Segment Start: Text block

Neural correlates of within-level and across-level attention to multiple compound stimuli

Event-related potentials (ERPs) were recorded to investigate the neural mechanisms of attention to the same or different levels of two compound letters presented concurrently in the left and right visual fields, respectively. Relative to the condition when attention was allocated to the global level of one compound stimulus and the local level of another one (across-level attention), attention to the same level of the two compound stimuli (within-level attention) increased an early positivity between 100 and 140 ms (P1) over the occipito-parietal cortex. A long-latency positivity between 320 and 560 ms (P3) over the central-parietal area was also increased in the within-level relative to across-level attention conditions. The ERP results suggest that, relative to across-level attention, within-level attention to multiple compound stimuli facilitates both early sensory-perceptual processing and late process of stimulus evaluation and identification in hierarchical analysis.

Attentional modulation of perceptual grouping in human visual cortex: functional MRI studies

When presented with a complex visual scene, our visual system has to organize the discrete entities present into useful perceptual units. The current work investigated the neural substrates of perceptual grouping defined by Gestalt laws of proximity and similarity of shape, and whether the neural substrates underlying perceptual grouping are modulated by task relevance and spatial attention. In visual discrimination tasks, subjects identified the orientations of perceptual groups formed by proximity or similarity of local elements or alternatively identified colors of either dots around the grouped stimuli or the fixation cross. Using functional magnetic resonance imaging (fMRI), we identified that the calcarine cortex was involved in proximity grouping but not in the grouping process defined by similarity of shape. Moreover, we showed evidence that the neural correlates of proximity grouping in the calcarine cortex were weakened when the elements were of low task relevance and fell outside an attended area of field. The findings reveal the neural basis for basic grouping operations, as well as illustrating how attention and proximity grouping interact in human visual cortex.

Segment End: Text block
Segment Start: Exercise data

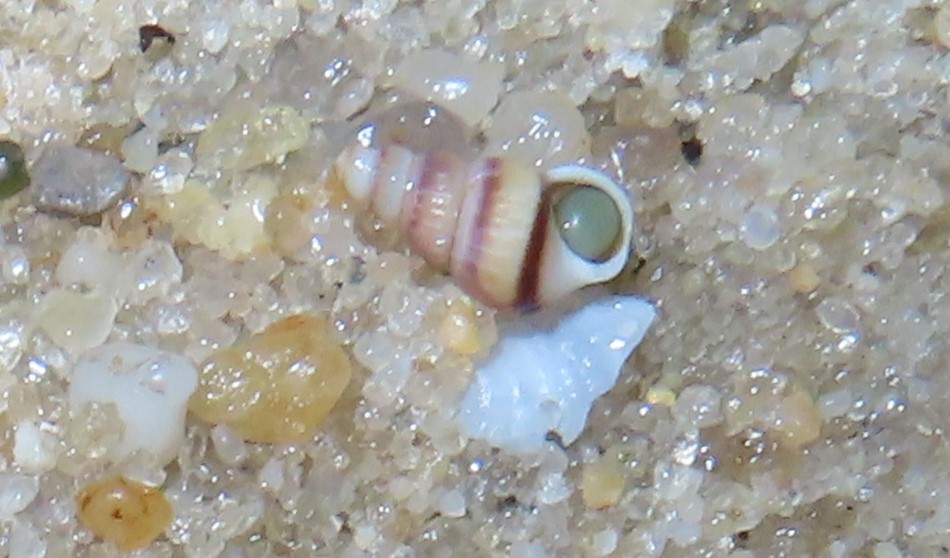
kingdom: Animalia
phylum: Mollusca
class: Gastropoda
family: Epitoniidae
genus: Gyroscala
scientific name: Gyroscala rupicola
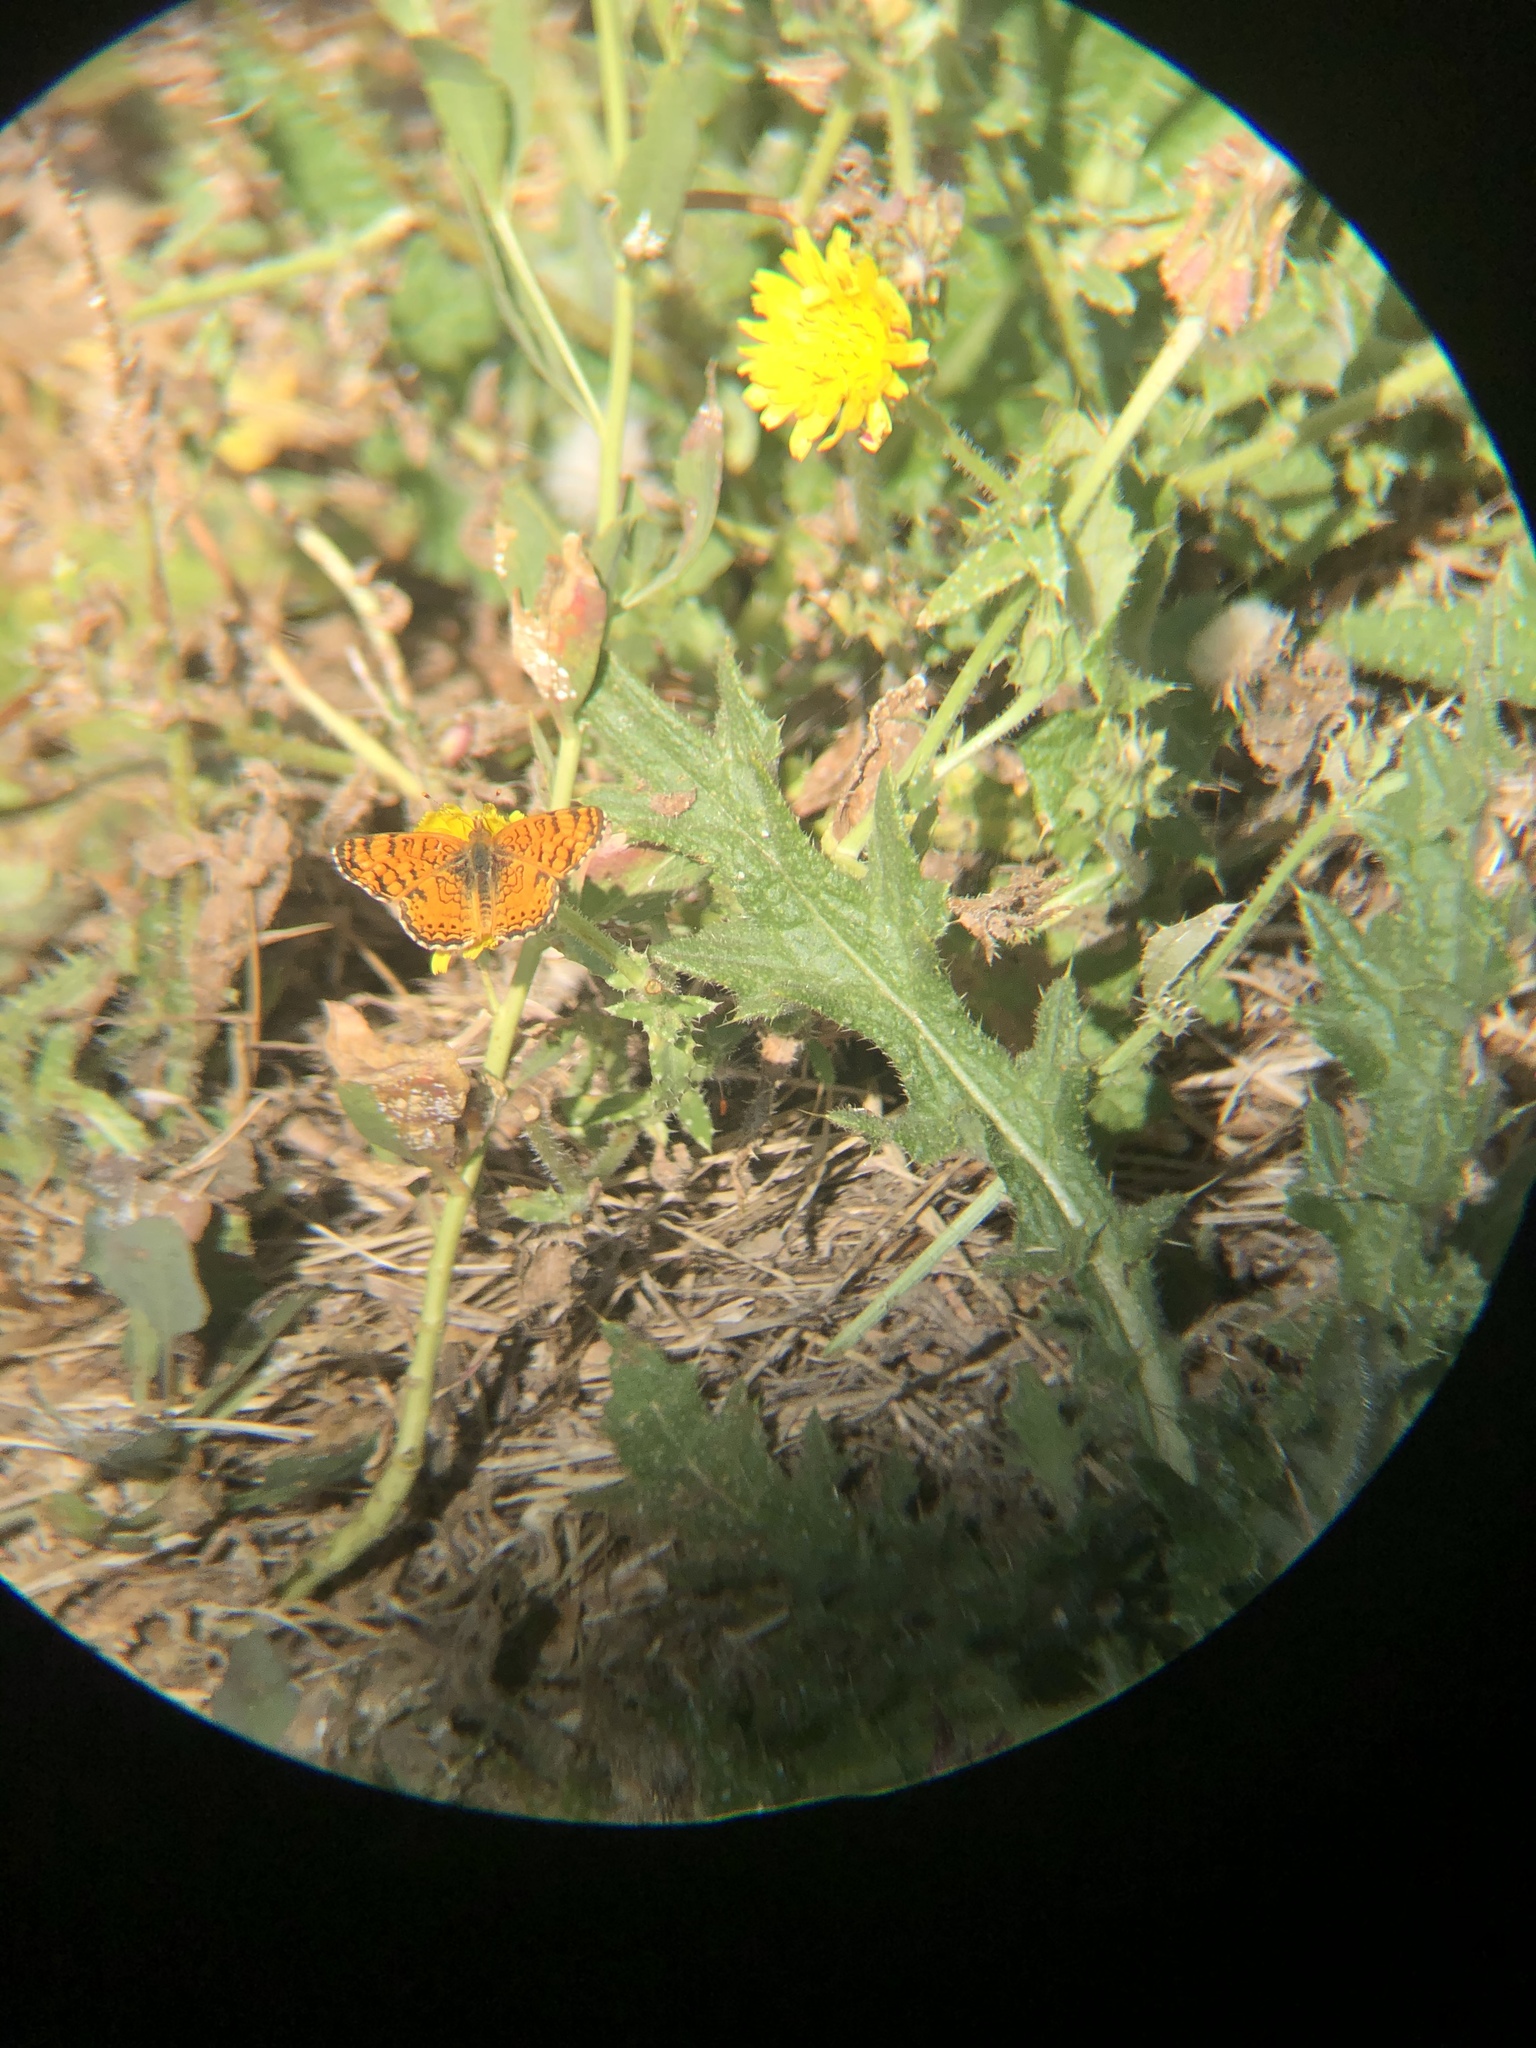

Segment End: Exercise data

Problem 1: In the visual attention abstracts, between which times did the early P1 positivity occur?
Problem 2: Write what comes next in the visual attention abstracts, starting after their final sentence.
None of this data is needed.

Written answer 1: Between 100 and 140 ms.

Written answer 2:
Neural mechanisms of global/local processing of bilateral visual inputs: an ERP study

OBJECTIVE

Examine the neural mechanisms of global/local processing of multiple hierarchical stimuli.

METHODS

Event-related brain potentials (ERPs) were recorded from adults who selectively attended to the global or local level of two compound letters that were simultaneously presented in the left and right visual fields, respectively. The compound stimuli were either broadband in spatial frequency (SF) spectrum or contrast balanced to remove low SFs. Subjects were asked to detect the presence of a global or local target that might appear in either the left or the right visual field in separate blocks of trials.

RESULTS

Attention to the local level of broadband stimuli elicited a positivity over lateral occipital sites at 80-120 ms (P1) with larger amplitude than those in the global attention condition. However, global attention produced an enhanced positivity at 240-320 ms (P2) over lateral occipital sites relative to local attention. Both the P1 and P2 waves in the global condition were of larger amplitudes over the left than right hemispheres. Contrast balancing eliminated the P1 and P2 effects and modulated the hemispheric asymmetry of the long-latency occipital positivity.

CONCLUSIONS

The results provide ERP evidence for modulations of neural activities in the visual cortex by global/local attention to concurrently presented multiple compound letters. Moreover, the modulation of brain activities by global/local attention depends upon the presence of low SFs in the compound stimuli.

SIGNIFICANCE

The ERP results of this study contribute to the understanding of neural mechanisms of the processing of simultaneously-presented multiple compound stimuli.